Idul Fitri (End of Ramadan) in Bondowoso, Indonesia
A young girl in kebaya and hijab stands out among the area for men for the Lebaran morning mass.

Forgiveness and feast

When the mass was over, people walked back to their neighborhoods. Throughout the day, families would visit relatives, neighbors, and loved ones including their beloved departed in cemeteries, making amends and asking for forgiveness. "Mohon maaf lahir dan batin (Please forgive me physically and emotionally)," you would normally say to each person you met. More often, a handshake, a hug, or a kiss would suffice. Right after a handshake, if you opted for one, you would motion your palm towards your heart to receive the blessing.

Ericka showed me back to the narrow lane near her house where people in her neighborhood congregated every year after the Lebaran morning mass. Many years ago, an elder member of the community started a great tradition here. Everyone would queue as everyone else went down the line to greet each other on this special day. The tradition continued this year. After the greetings, the elected community leader, whose house was just down the lane, would invite everyone in his front yard to have a humble meal of lontong and beef stew.

Idul Fitri (End of Ramadan) in Bondowoso, Indonesia
In my host Ericka's neighborhood, everyone queues as everyone else went down the line to greet each other on this special day.

Idul Fitri (End of Ramadan) in Bondowoso, Indonesia
After the greetings, it has also become tradition for the elected community leader to invite everyone in for a humble meal of lontong and beef stew.

Idul Fitri (End of Ramadan) in Bondowoso, Indonesia
One delicious bowl of lontong (or steamed rice) and a very rich beef stew

Idul Fitri (End of Ramadan) in Bondowoso, Indonesia
Ketupat is a rice dumpling cooked inside woven palm leaves.
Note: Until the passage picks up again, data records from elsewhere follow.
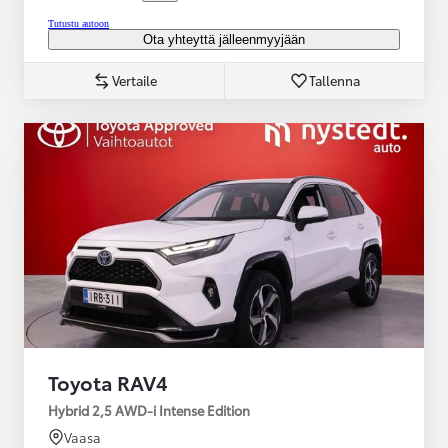
Tutustu autoon
Ota yhteyttä jälleenmyyjään
Vertaile
Tallenna
Toyota RAV4
Hybrid 2,5 AWD-i Intense Edition
Vaasa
It is the iconic symbol of Lebaran in Southeast Asia.

Back in her family's house, Ericka served me more food, those that were typically eaten during Lebaran. There were bite-sized pastries with peanut and fruit fillings, bakso (meatball soup), opor ayam (chicken in yellow curry), and of course, the iconic symbol of Lebaran in all of Southeast Asia, ketupat (a rice dumpling cooked inside woven palm leaves). Ericka explained that every home a Muslim family visited today would serve these delicious staples, so that by the end of the day, everyone would have had their fill. After having had so much food that morning alone, I already had mine.

The shuttle bus to my next destination, Bali, was picking me up that afternoon. When I left, I bid my host Ericka one Selamat Idul Fitri (or Happy Idul Fitri) and thanked her with all my heart, in whichever manner I thought that was done. As the bus rolled out of Bondowoso, I cannot help but feel overwhelming gratitude having had the opportunity to not only witness such a joyous and meaningful celebration but also be openly and warmly welcomed into it.

Have you had the chance to experience Eid al-Fitr, Idul Fitri, or Lebaran? In which country did you experience it? What were the traditions and customs observed?